March 27 2026 | Deals | M&A Advisors | Europe | Professional Services
Key Takeaways: 2026 trends and outlooks
- Consumer and tech drive the base: Consumer market transactions remain the dominant force in Belgian M&A, with the start-up and scale-up ecosystem around Ghent and Liège adding meaningful momentum to the pipeline.
- Dry powder is abundant, but scrutiny is rising: Investors are well-capitalised and fund sizes are growing, but sellers should expect longer lead times and more rigorous due diligence processes in 2026.
- Exit pressure will unlock deal flow: LP appetite for cash returns — following protracted holding periods — will be a primary catalyst for activity, whether through real exits, continuation funds or dividend recapitalisations.
- Defence and dual-use tech create new opportunities: The Belgian government's plans to establish a sovereign wealth fund focused on defence investment are expected to generate deal opportunities for domestic innovators and investors in dual-use technologies.
- AI is reshaping the advisory model: Deloitte and its peers are investing heavily in AI and automation to accelerate insights and improve deal efficiency — a shift that will redefine how M&A teams operate through 2026 and beyond.
"The market is expecting returns — cash returns — so there will be more deal activity in the next couple of years just for that."

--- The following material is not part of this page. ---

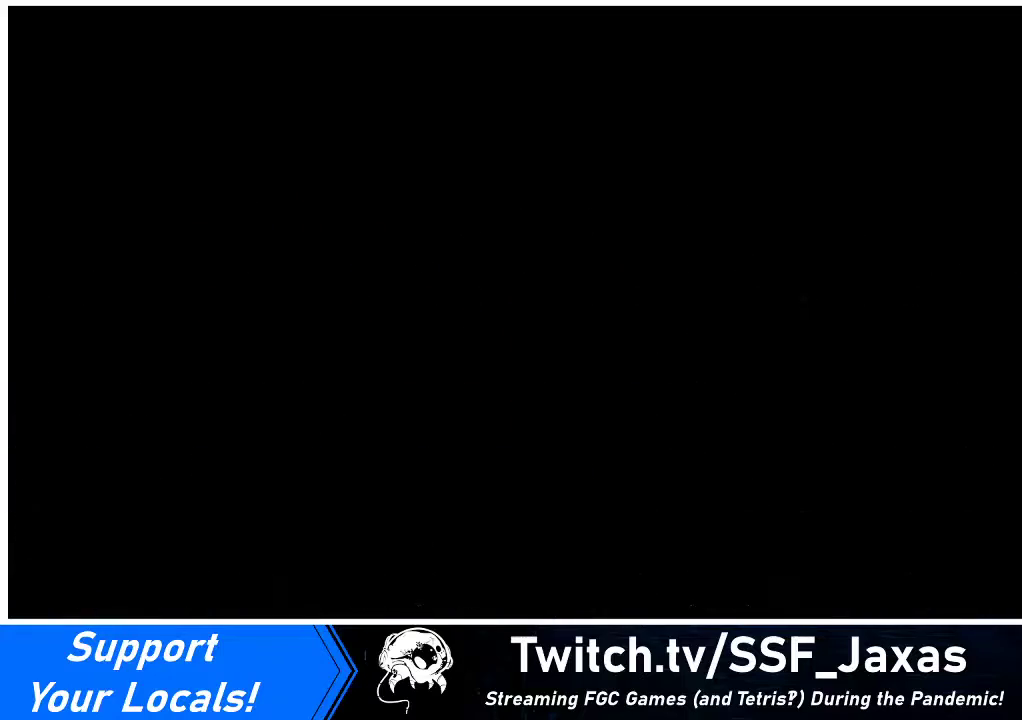
{"buttons": [], "events": []}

Toon Peeters, M&A Partner and financial due diligence specialist at Deloitte's Belgian office, sees a market at an inflection point. With the bulk of his work spanning both buy-side and sell-side mandates for private equity investors, Peeters has a front-row view of where Belgian M&A is heading. His outlook for 2026: steady growth in small and mid-market activity, driven by a combination of LP pressure, abundant capital and a burgeoning innovation sector — tempered by rising deal complexity and geopolitical uncertainty.
Consumer strength and the start-up surge
The foundation of Belgian M&A activity in 2026 looks familiar. "In 2025, consumer market activity accounted for the majority of transactions and that will remain an important driver," Peeters says. But layered on top of that established base is something newer and more dynamic: a thriving start-up and scale-up ecosystem centred around Ghent and Liège, supported by a cluster of research institutions and innovation centres. Among the most anticipated developments is The Brain, an AI hub slated to open in 2027, expected to host more than 600 high-tech specialists.

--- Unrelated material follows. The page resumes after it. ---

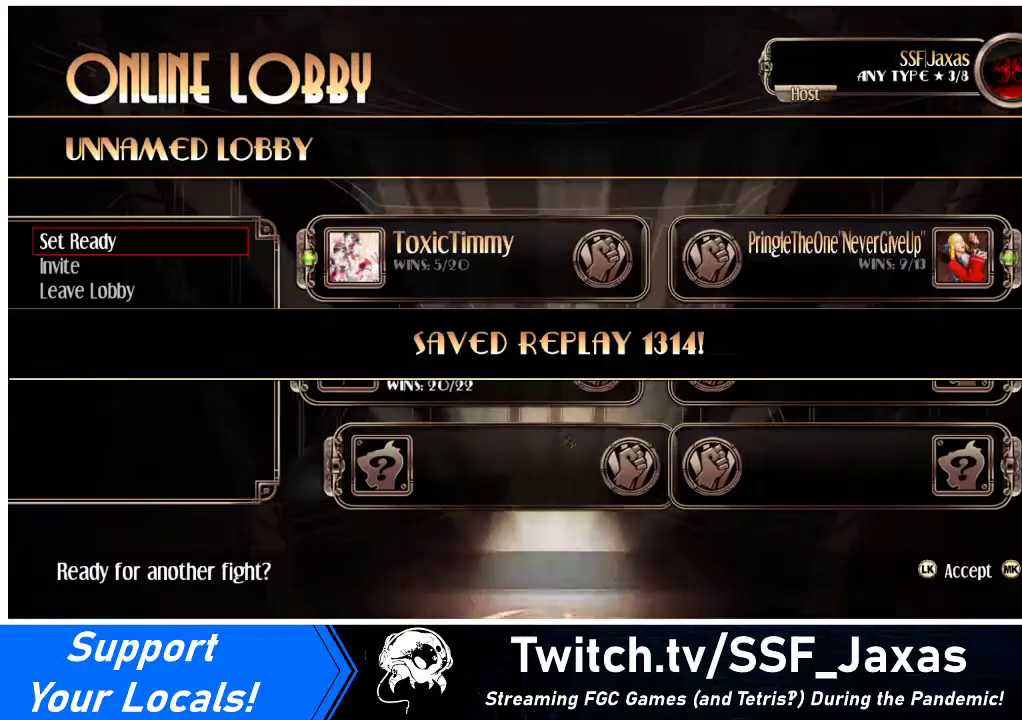
{"buttons": [], "events": []}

"There are some quality companies in this sector looking for funding and deal activity, and that's driving momentum," Peeters says. "We see a strong, positive vibe with a lot of investor activity in the start-up and scale-up phases. Some of those scale-ups are delivering results and expanding very strongly, and valuations are reflecting that. We've seen very promising trends there and we expect that to continue."
Defence, dry powder and the return of exits
Beyond the innovation economy, a new source of deal opportunity is taking shape. The Belgian government's plans to create a sovereign wealth fund focused on defence investment are expected to generate openings for homegrown innovators — and for investors who see value in dual-use technologies that serve both commercial and defence purposes.
At the larger end of the market, while most activity will continue to occur in the small and mid-cap space, Peeters expects a handful of €1 billion-plus deals to materialise in 2026, as they do most years. Capital availability is not the constraint. "There's an abundant level of dry powder in the market across the investor community," he says, with fund sizes continuing to grow and both international players eyeing Belgium and local investors pursuing opportunities outward via platforms and targeted transactions.
The more consequential driver of deal flow, however, may be the mounting pressure on fund managers to return capital. After unexpectedly long holding periods, limited partners are demanding results. "The market is expecting returns — cash returns — so there will be more deal activity in the next couple of years just for that," Peeters notes. That pressure will manifest through a range of exit structures: real exits, continuation funds and dividend recapitalisations are all on the table.
Navigating complexity: geopolitics, AI and talent
Not everything in Peeters' outlook is straightforward. Geopolitical tensions and sudden shifts in trade policy have become structural features of the deal environment, not peripheral concerns. "Their potential impact has become a core consideration in every transaction of any size," he says — a reality that adds both complexity and lead time to processes that were already demanding.
On the other side of the ledger, technology is beginning to meaningfully reshape how deals get done. AI and automation are increasingly integrated into advisory workflows, and Deloitte is leaning in. "From a Deloitte point of view, we're investing hugely in that technology," Peeters says. "It's helping us gain faster access to insights for our clients and it will definitely be a game changer for all our M&A teams."
Yet technology alone cannot solve everything. Securing and retaining people with genuine sector expertise and deal management capability remains one of the industry's most persistent challenges. For Peeters, the formula for staying competitive is clear: "Sector expertise, talent and technology adoption are the 'must haves' to win in this market — and we need to make sure we remain frontrunners in all three."